## THE REQUEST
Rewrite every line of the listing below as a numbered list, omitting blank lines and leaving the pictures out.

## PROVIDED DATA
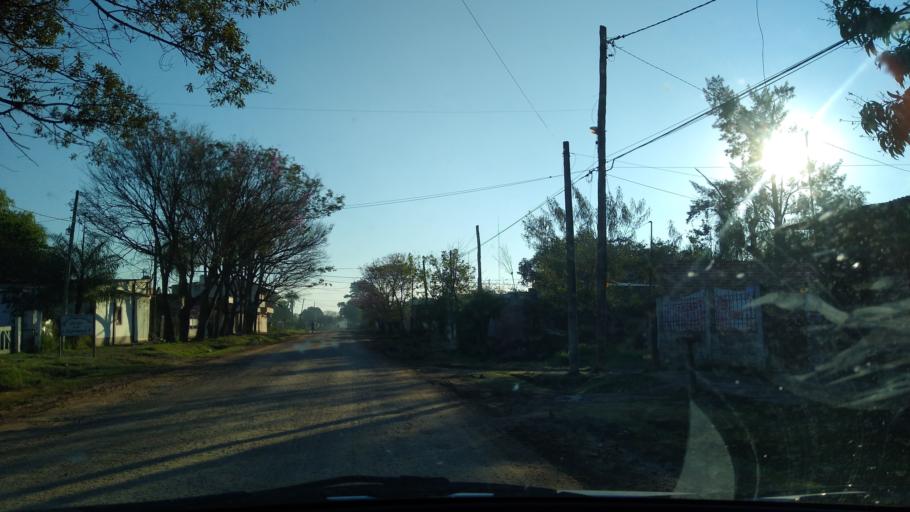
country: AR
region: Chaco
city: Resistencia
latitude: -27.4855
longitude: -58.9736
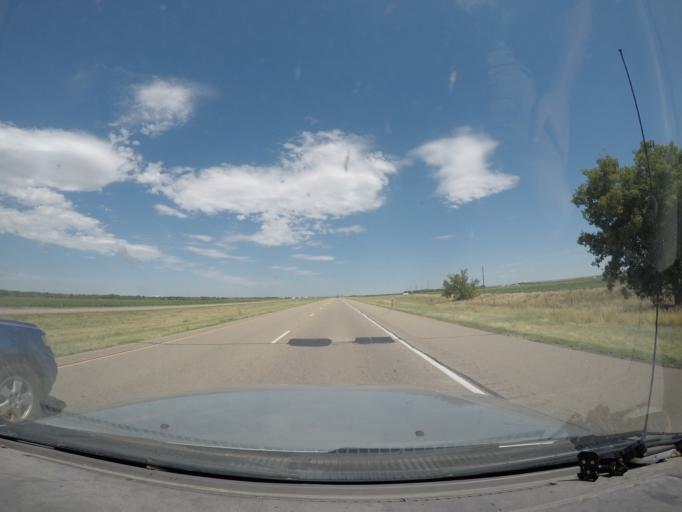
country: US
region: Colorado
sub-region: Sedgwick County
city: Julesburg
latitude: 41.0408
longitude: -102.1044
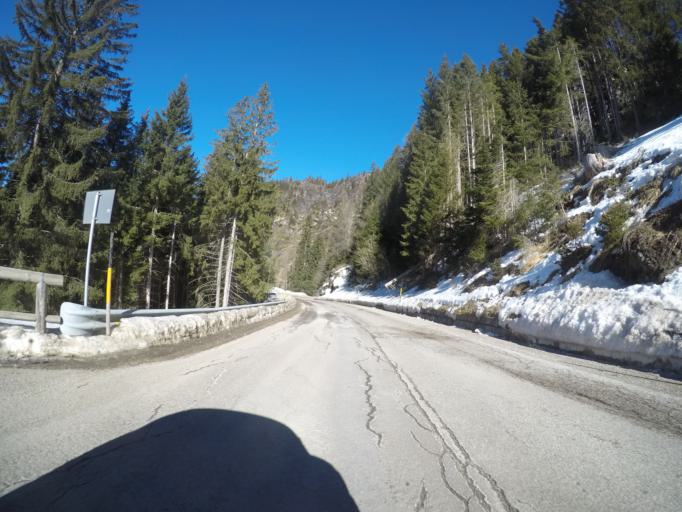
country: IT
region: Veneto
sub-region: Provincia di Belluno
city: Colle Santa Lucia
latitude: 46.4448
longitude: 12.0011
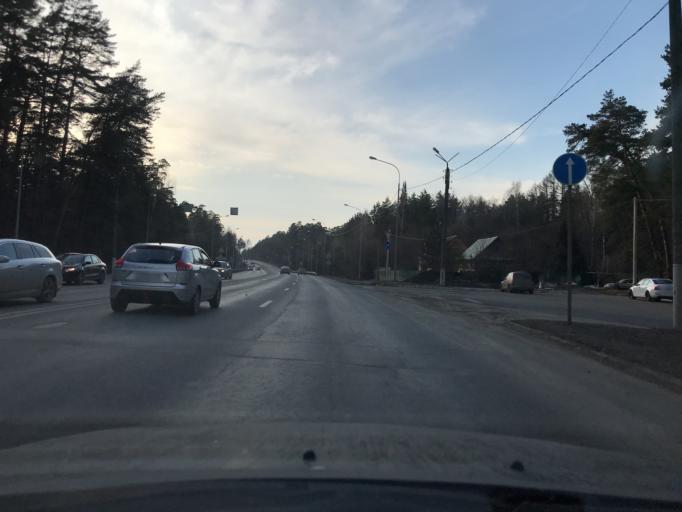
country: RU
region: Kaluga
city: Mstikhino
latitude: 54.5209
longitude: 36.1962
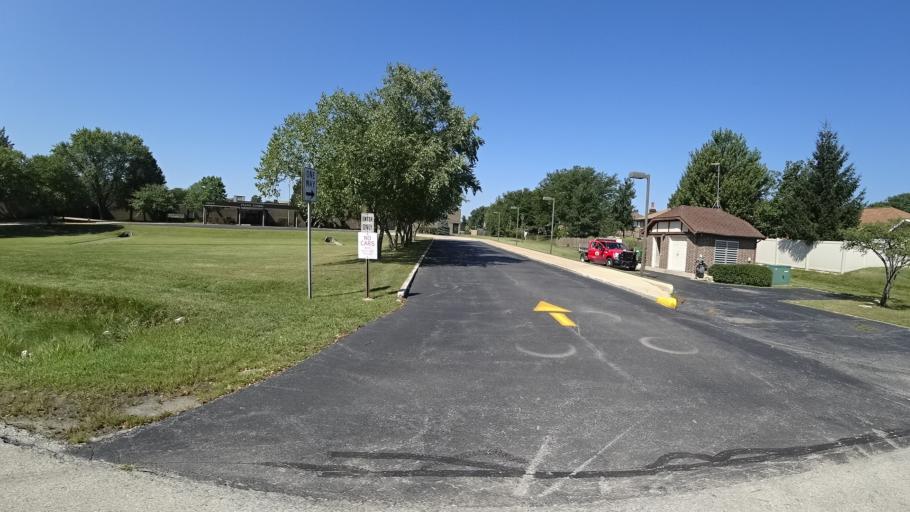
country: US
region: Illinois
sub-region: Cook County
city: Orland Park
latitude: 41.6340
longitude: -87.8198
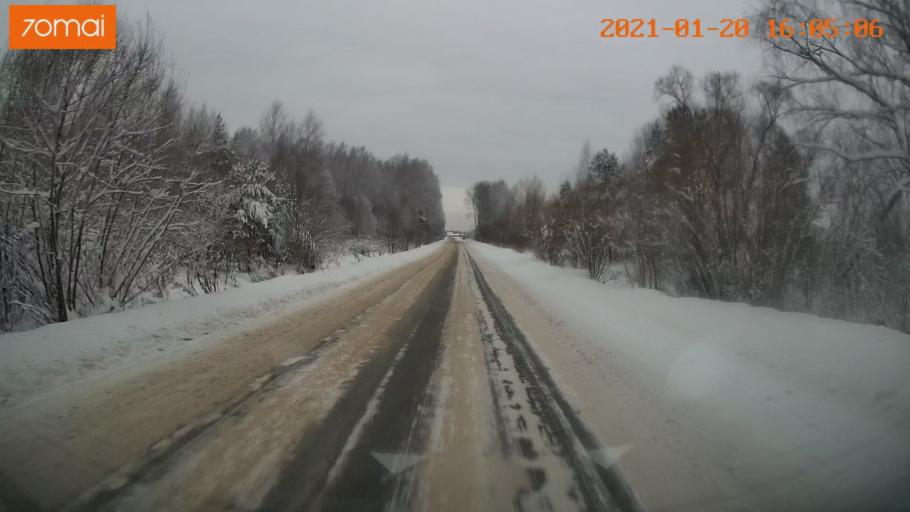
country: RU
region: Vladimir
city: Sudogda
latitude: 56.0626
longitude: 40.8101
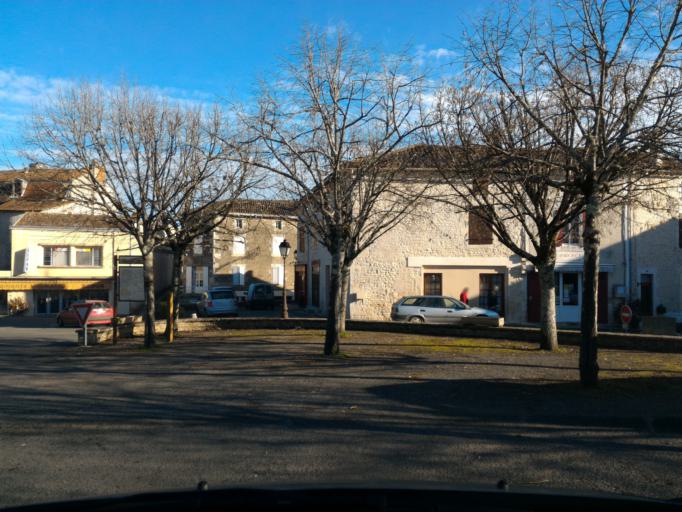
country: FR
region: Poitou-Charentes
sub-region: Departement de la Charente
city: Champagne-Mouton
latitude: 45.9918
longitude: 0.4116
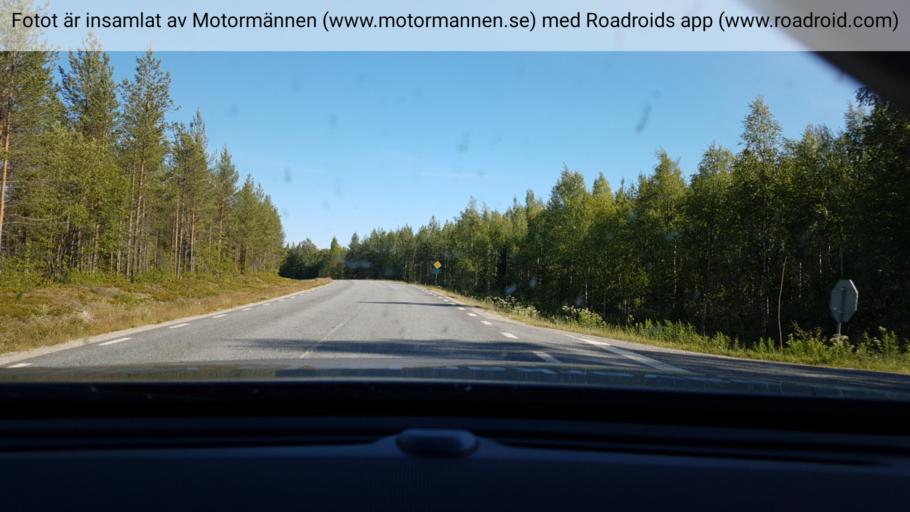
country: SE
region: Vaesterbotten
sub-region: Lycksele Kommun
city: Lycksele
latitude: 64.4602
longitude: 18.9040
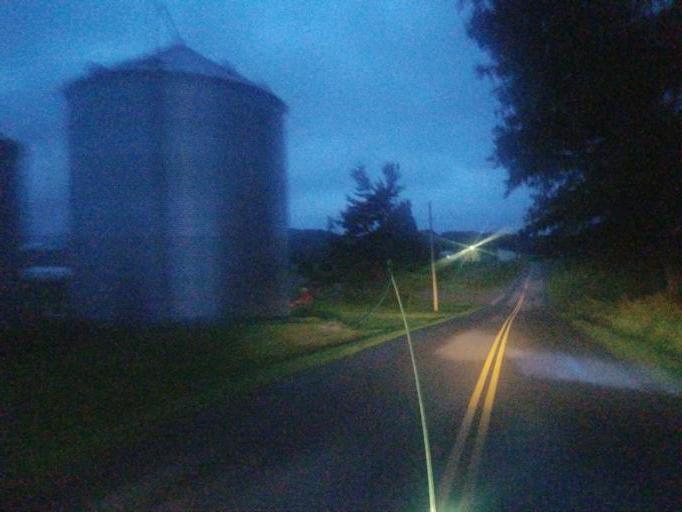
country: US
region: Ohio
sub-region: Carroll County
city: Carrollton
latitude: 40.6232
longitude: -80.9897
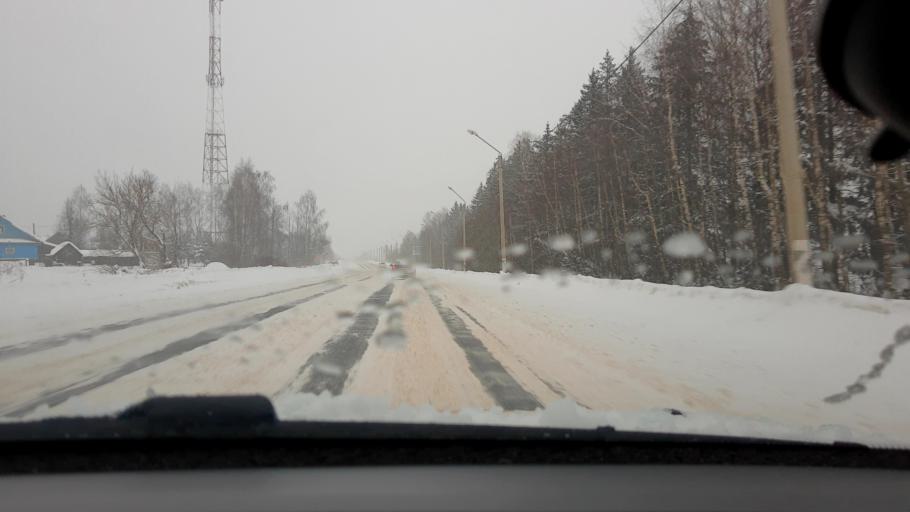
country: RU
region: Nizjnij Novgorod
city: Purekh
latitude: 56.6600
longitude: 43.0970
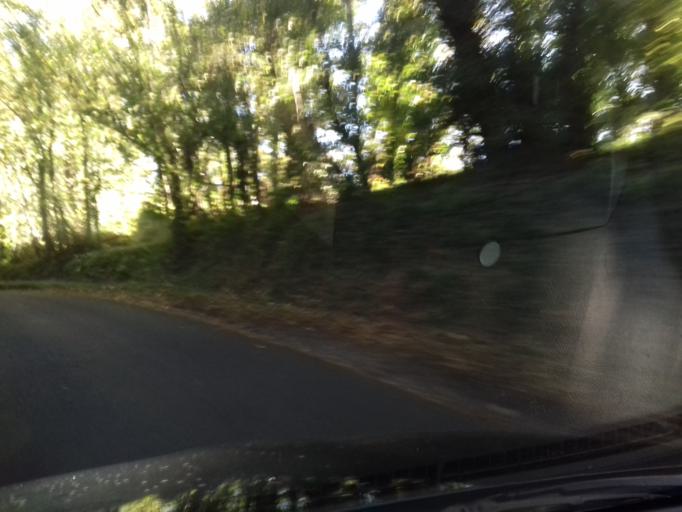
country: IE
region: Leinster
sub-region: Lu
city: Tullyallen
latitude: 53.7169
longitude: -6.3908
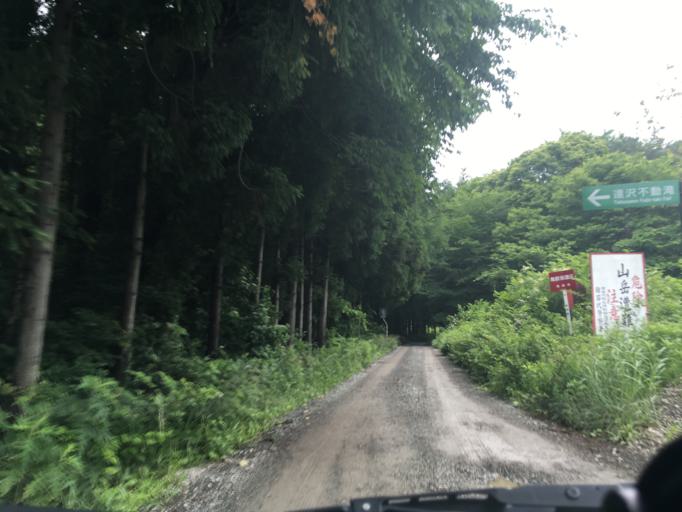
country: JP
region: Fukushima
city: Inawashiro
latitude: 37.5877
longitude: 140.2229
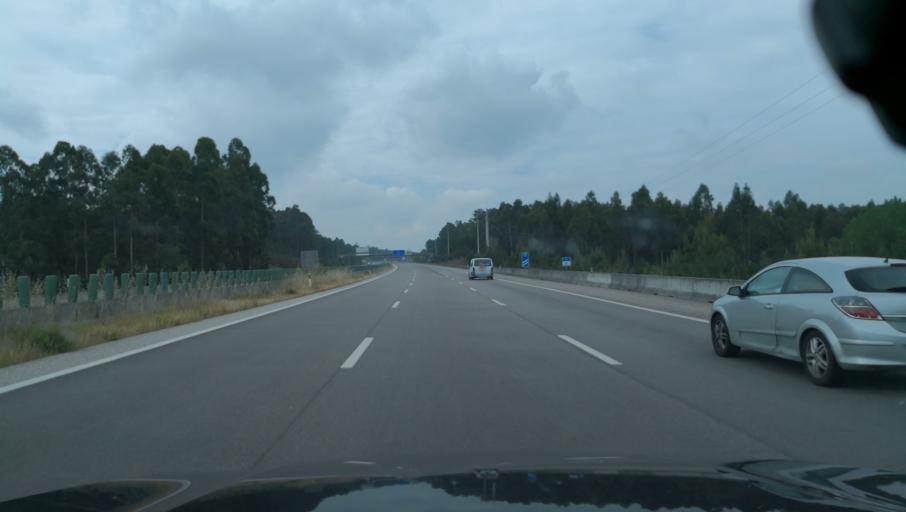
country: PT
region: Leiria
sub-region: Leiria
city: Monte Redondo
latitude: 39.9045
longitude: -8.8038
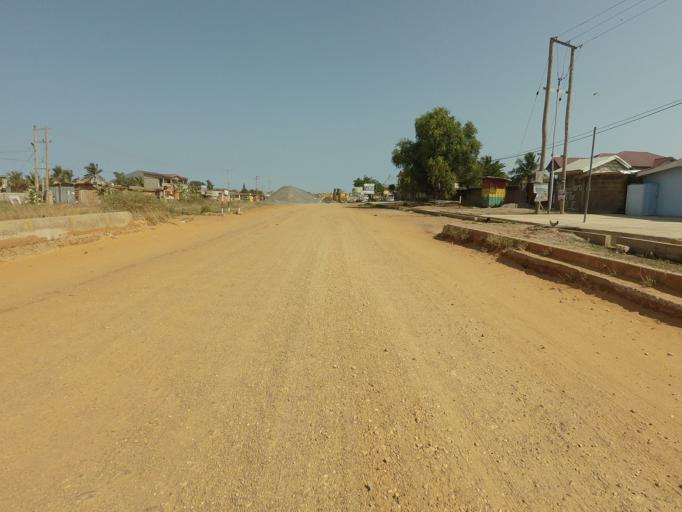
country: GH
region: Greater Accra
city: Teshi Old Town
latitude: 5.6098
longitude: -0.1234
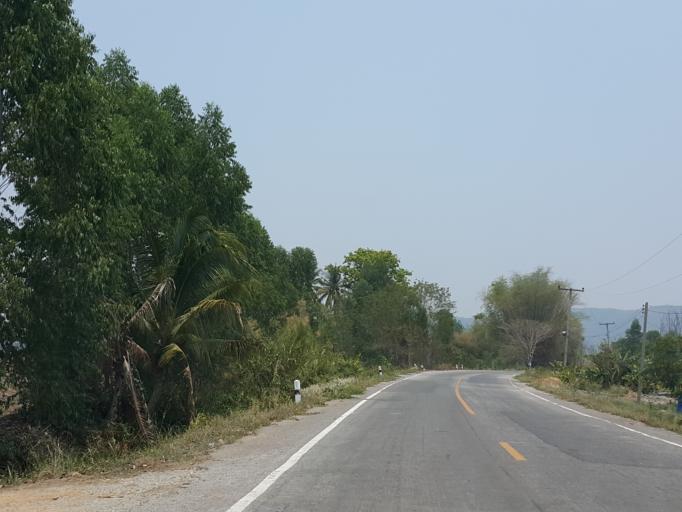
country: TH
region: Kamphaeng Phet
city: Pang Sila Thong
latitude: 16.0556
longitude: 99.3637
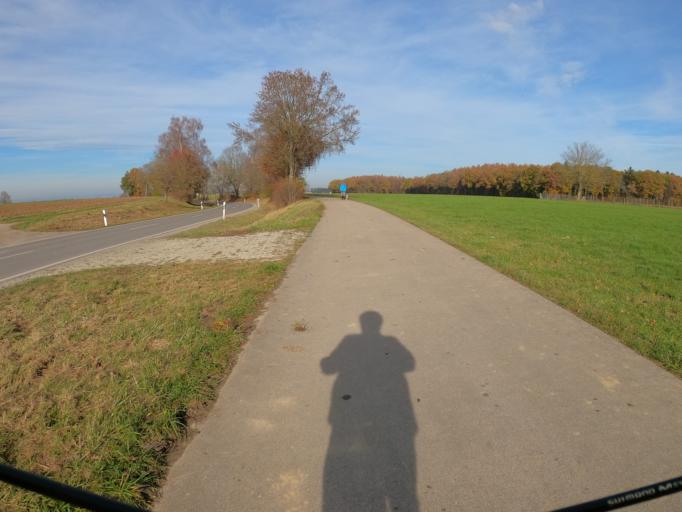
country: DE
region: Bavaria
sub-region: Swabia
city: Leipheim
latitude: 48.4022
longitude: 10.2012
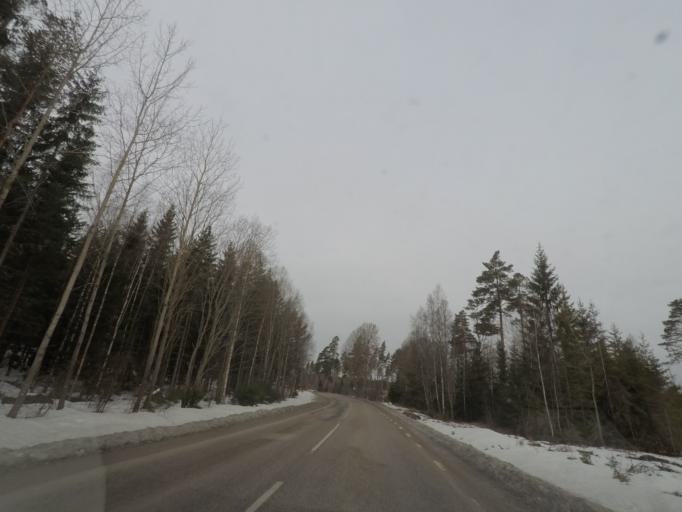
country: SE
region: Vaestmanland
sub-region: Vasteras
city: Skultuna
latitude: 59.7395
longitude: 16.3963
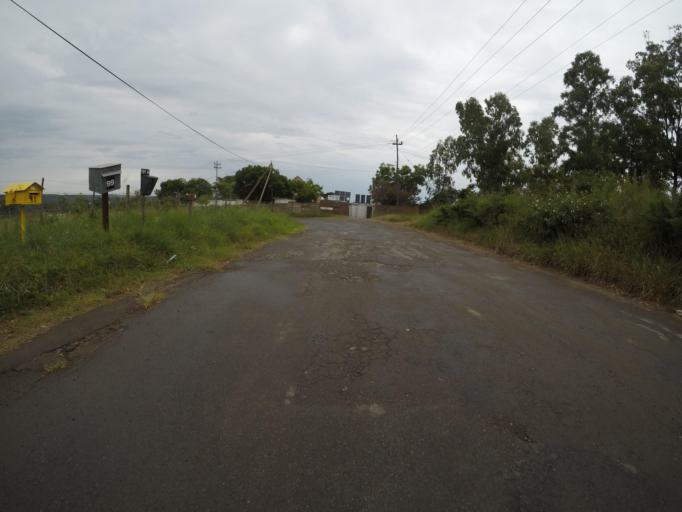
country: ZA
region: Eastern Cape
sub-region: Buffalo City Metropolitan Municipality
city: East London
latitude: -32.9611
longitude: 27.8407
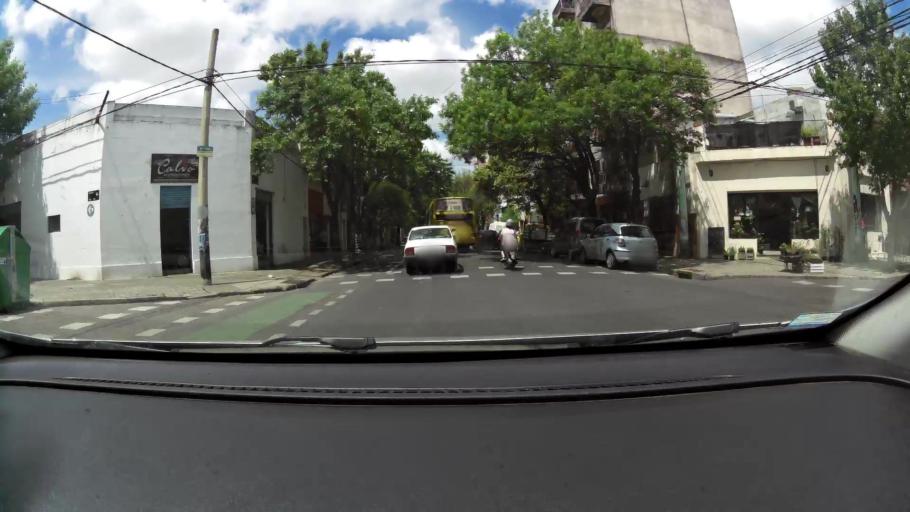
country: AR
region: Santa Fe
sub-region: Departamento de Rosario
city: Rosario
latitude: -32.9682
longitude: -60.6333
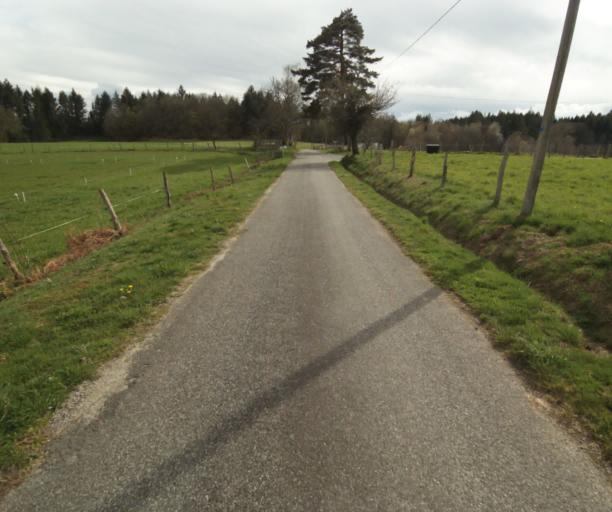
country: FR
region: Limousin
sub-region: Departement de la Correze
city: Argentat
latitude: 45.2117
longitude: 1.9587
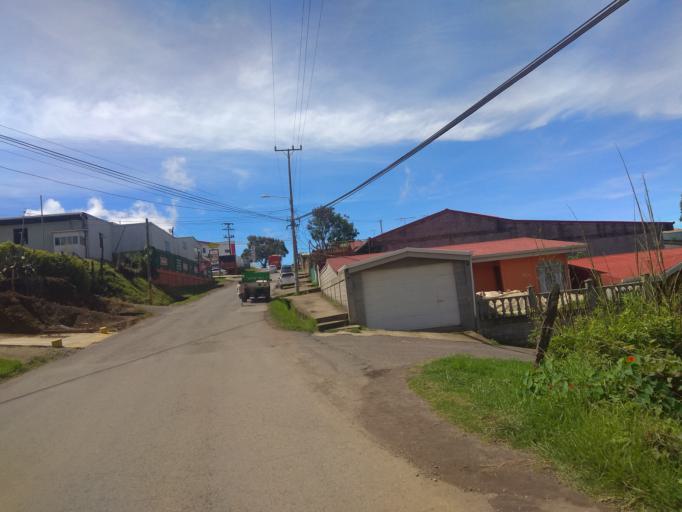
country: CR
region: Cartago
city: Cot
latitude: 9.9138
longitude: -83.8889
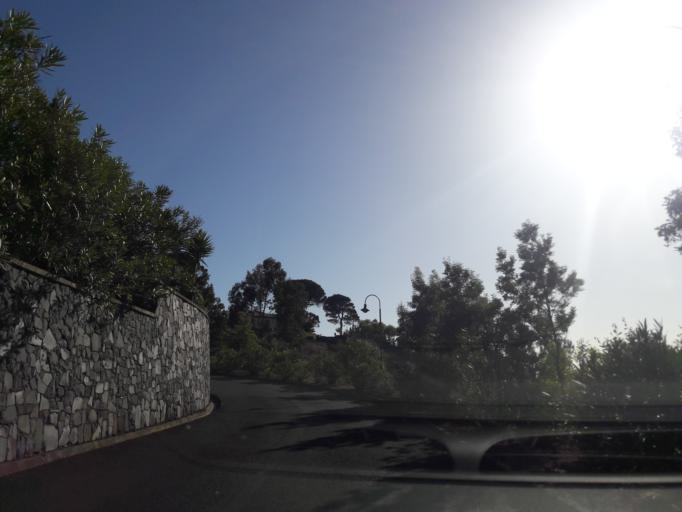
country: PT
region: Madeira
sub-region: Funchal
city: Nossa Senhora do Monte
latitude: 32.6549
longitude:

## TASK ANSWER
1. country: AR
2. region: Chaco
3. city: Resistencia
4. latitude: -27.4855
5. longitude: -58.9736
6. country: US
7. region: Colorado
8. sub-region: Sedgwick County
9. city: Julesburg
10. latitude: 41.0408
11. longitude: -102.1044
12. country: IT
13. region: Veneto
14. sub-region: Provincia di Belluno
15. city: Colle Santa Lucia
16. latitude: 46.4448
17. longitude: 12.0011
18. country: RU
19. region: Kaluga
20. city: Mstikhino
21. latitude: 54.5209
22. longitude: 36.1962
23. country: US
24. region: Illinois
25. sub-region: Cook County
26. city: Orland Park
27. latitude: 41.6340
28. longitude: -87.8198
29. country: RU
30. region: Vladimir
31. city: Sudogda
32. latitude: 56.0626
33. longitude: 40.8101
34. country: FR
35. region: Poitou-Charentes
36. sub-region: Departement de la Charente
37. city: Champagne-Mouton
38. latitude: 45.9918
39. longitude: 0.4116
40. country: SE
41. region: Vaesterbotten
42. sub-region: Lycksele Kommun
43. city: Lycksele
44. latitude: 64.4602
45. longitude: 18.9040
46. country: US
47. region: Ohio
48. sub-region: Carroll County
49. city: Carrollton
50. latitude: 40.6232
51. longitude: -80.9897
52. country: RU
53. region: Nizjnij Novgorod
54. city: Purekh
55. latitude: 56.6600
56. longitude: 43.0970
57. country: IE
58. region: Leinster
59. sub-region: Lu
60. city: Tullyallen
61. latitude: 53.7169
62. longitude: -6.3908
63. country: JP
64. region: Fukushima
65. city: Inawashiro
66. latitude: 37.5877
67. longitude: 140.2229
68. country: PT
69. region: Leiria
70. sub-region: Leiria
71. city: Monte Redondo
72. latitude: 39.9045
73. longitude: -8.8038
74. country: GH
75. region: Greater Accra
76. city: Teshi Old Town
77. latitude: 5.6098
78. longitude: -0.1234
79. country: TH
80. region: Kamphaeng Phet
81. city: Pang Sila Thong
82. latitude: 16.0556
83. longitude: 99.3637
84. country: DE
85. region: Bavaria
86. sub-region: Swabia
87. city: Leipheim
88. latitude: 48.4022
89. longitude: 10.2012
90. country: SE
91. region: Vaestmanland
92. sub-region: Vasteras
93. city: Skultuna
94. latitude: 59.7395
95. longitude: 16.3963
96. country: ZA
97. region: Eastern Cape
98. sub-region: Buffalo City Metropolitan Municipality
99. city: East London
100. latitude: -32.9611
101. longitude: 27.8407
102. country: AR
103. region: Santa Fe
104. sub-region: Departamento de Rosario
105. city: Rosario
106. latitude: -32.9682
107. longitude: -60.6333
108. country: FR
109. region: Limousin
110. sub-region: Departement de la Correze
111. city: Argentat
112. latitude: 45.2117
113. longitude: 1.9587
114. country: CR
115. region: Cartago
116. city: Cot
117. latitude: 9.9138
118. longitude: -83.8889
119. country: PT
120. region: Madeira
121. sub-region: Funchal
122. city: Nossa Senhora do Monte
123. latitude: 32.6549
124. longitude:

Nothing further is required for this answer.